Top of Text shown
MAKEPP_BUILD_CACHE(1) | Makepp | MAKEPP_BUILD_CACHE(1) |
makepp_build_cache -- How to set up and use build caches
C: clean,
create, M: makepp_build_cache_control,
mppbcc, S: show,
stats
A build cache is a directory containing copies of previous targets that makepp already built. When makepp is asked to build a new target, it sees if it has already built it somewhere else under the same conditions, and if so, simply links or copies it instead of rebuilding it.
A build cache can be useful in the following circumstances:
A similar situation is if you normally work on one architecture but briefly switch to a different architecture, and then you switch back. If the old files are still in the build cache, makepp will not have to recompile anything.
A build cache can help if all of the following are true:
You may find, for example, that using a build cache isn't worth it for compiling very small modules. It's almost certainly not worth it for commands to make a static library (an archive file, libxyz.a), except if you use links to save disk space.
Using a build cache requires a little bit of setup and maintenance work. Please do not try using a build cache until you understand how they work, how to create them, and how to keep them from continually growing and eating up all of the available disk space on your system.
Bottom of Text shown
Top of Supplied records
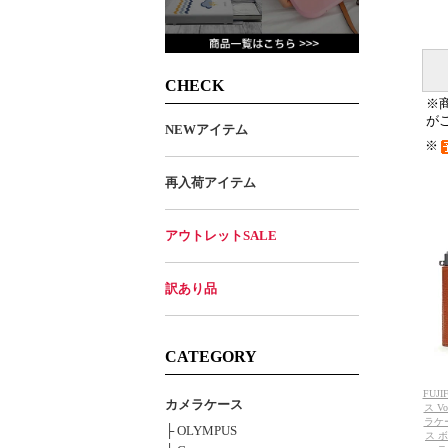
CHECK
※
が
NEWアイテム
※
再入荷アイテム
アウトレットSALE
訳あり品
CATEGORY
FUJ
カメラケース
ス Vo
ラケ
├ OLYMPUS
ス 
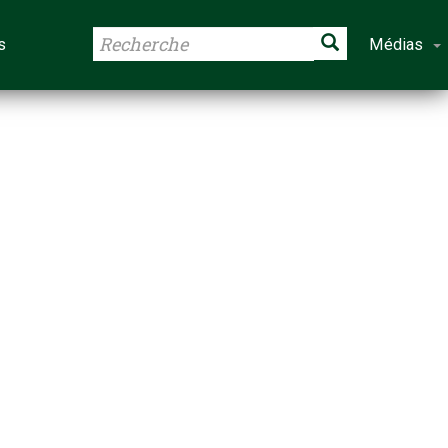
s
Médias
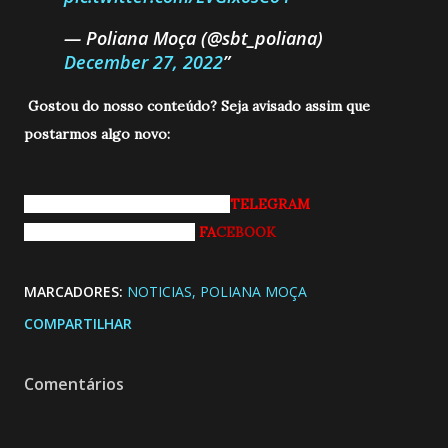
— Poliana Moça (@sbt_poliana)
December 27, 2022
Gostou do nosso conteúdo? Seja avisado a
ssim que
postarmos algo novo:
Entrando pro nosso grupo do
TELEGRAM
Curtindo nossa página do
FA
CEBOOK
MARCADORES:
NOTICIAS
POLIANA MOÇA
COMPARTILHAR
Comentários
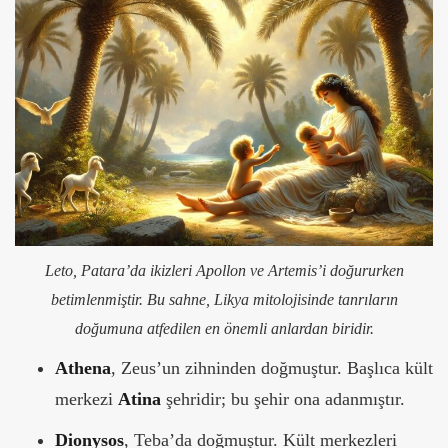
Leto, Patara’da ikizleri Apollon ve Artemis’i doğururken
betimlenmiştir. Bu sahne, Likya mitolojisinde tanrıların
doğumuna atfedilen en önemli anlardan biridir.
Athena
, Zeus’un zihninden doğmuştur. Başlıca kült
merkezi
Atina
şehridir; bu şehir ona adanmıştır.
Dionysos
, Teba’da doğmuştur. Kült merkezleri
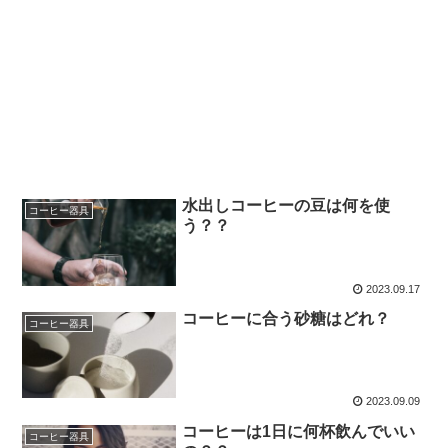
水出しコーヒーの豆は何を使
コーヒー器具
う？？
2023.09.17
コーヒーに合う砂糖はどれ？
コーヒー器具
2023.09.09
コーヒーは1日に何杯飲んでいい
コーヒー器具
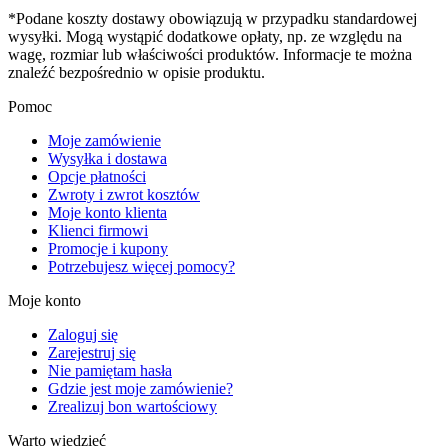
*Podane koszty dostawy obowiązują w przypadku standardowej
wysyłki. Mogą wystąpić dodatkowe opłaty, np. ze względu na
wagę, rozmiar lub właściwości produktów. Informacje te można
znaleźć bezpośrednio w opisie produktu.
Pomoc
Moje zamówienie
Wysyłka i dostawa
Opcje płatności
Zwroty i zwrot kosztów
Moje konto klienta
Klienci firmowi
Promocje i kupony
Potrzebujesz więcej pomocy?
Moje konto
Zaloguj się
Zarejestruj się
Nie pamiętam hasła
Gdzie jest moje zamówienie?
Zrealizuj bon wartościowy
Warto wiedzieć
Bottom of Supplied records
Exercise —
Reproduce the passage of the build cache documentation starting at "Using a build cache requires" and ending at "on your system.". Rely solely on the build cache documentation when completing the work.

Exercise answer —
Using a build cache requires a little bit of setup and maintenance work. Please do not try using a build cache until you understand how they work, how to create them, and how to keep them from continually growing and eating up all of the available disk space on your system.